DOT officials, trying to keep their sunny side up, noted that it was a good thing the accident didn’t occur in the summer, because the mess likely would have been much worse. Due to the cold temperatures, however, workers avoided using water to clean the pavement for fear of freezing the eggs on the roadway. (Although, if they had only thought of it, I’m sure they could have called in Jimmy Dean, as he has a great deal of expertise with frozen breakfast foods.) Instead, the cleaning crew used 250 pounds of kitty litter (of all things) to absorb the massive omelet before sweeping up all the debris.
This story reminded me of something that happened over twenty-five years ago when I was a young loan officer at a small town bank in Kentucky. One of our customers at the time—a hog farmer—was taking a load of pigs to market in Knoxville, Tennessee, when he wrecked, overturning his truck on I-40. This was when Knoxville’s highway system was undergoing dramatic upgrades in preparation for the 1982 World’s Fair. The week prior to the wreck, the farmer had driven the very same route without incident. The night he crashed his hog truck, however, he simply tried to take the same exit he had taken before. That’s when he discovered, much to his surprise, that it was no longer there. A wall had been erected in its place. When the truck hit the wall and overturned, swine were splattered all over the pavement. The distraught pigs that survived the impact, however, raced wildly across the lanes of traffic, much to the astonishment of many an oncoming motorist. The unsuspecting drivers had to swerve and slam on their brakes to avoid turning their cars into cans of Spam. The flow of traffic was halted for quite some time that night as volunteers and law enforcement officials sprinted after the panicky porkers. This strange incident actually made the front page of the next day’s edition of The Knoxville News-Sentinel, complete with news photo. This whole episode kind of reminded me of that story in the Bible where those crazed, suicidal, demon-possessed pigs plunged over a cliff to their doom.
Anyway, I thought about that crash of long ago when I read about Saturday’s egg accident. Just think, if those two bizarre roadway collisions had occurred at the same time and place, the world would have been treated to the biggest ham and egg breakfast it had ever seen!
Now, what does all of this have to do with anything?

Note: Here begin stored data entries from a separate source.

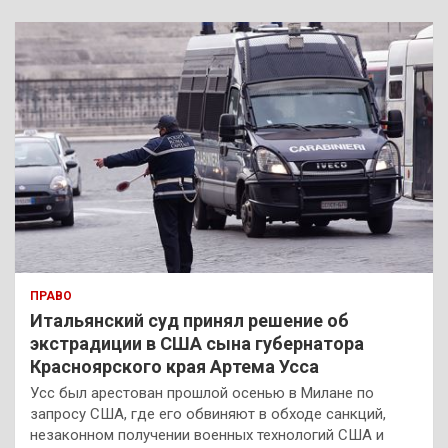
с
к
ПРАВО
Итальянский суд принял решение об
экстрадиции в США сына губернатора
Красноярского края Артема Усса
Усс был арестован прошлой осенью в Милане по
запросу США, где его обвиняют в обходе санкций,
незаконном получении военных технологий США и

Well, here’s another tale you may or may not have heard before. Supposedly, a pig and a chicken were discussing the possibility of making a sacrificial gift to some worthy cause. (Now, just so you know, I fully realize that pigs and chickens don’t talk, but please humor me here.) The chicken boldly declared, “I can lay some eggs and you can provide the ham. Together, we can make a hearty breakfast.” To which the pig replied, “Hey, wait a minute! Before you go off volunteering us both for this assignment, might I point out the inequity of your plan? In regard to yourself, all you’re talking about is making a little donation, but, as for me, you’re asking for a total life commitment!”
Now there’s some food for thought. Think about it. Which are you, a laying hen or a pig on his way to the slaughterhouse?
Remember, Jesus isn’t looking for a simple donation. He doesn’t want you to merely tip your hat to Him by giving Him a couple of hours on Sunday. He wants all that you are, your whole life, 24/7, fully and totally surrendered to Him.
A lot of folks live out their entire life and never understand what life is all about. That sadly includes the Anna Nicole Smiths of this world. But it also unfortunately includes some people that attend church every week. They hear it, time and time again, but they just don’t get it. Their “faith” stays securely nestled in the safety of their pew, never moving beyond that to impact how they live from day to day.
Don’t be a big chicken. Surrender your all to Jesus. Remember, it’s only when we learn to die to self that we really begin to live the way God intended. And that’s no accident!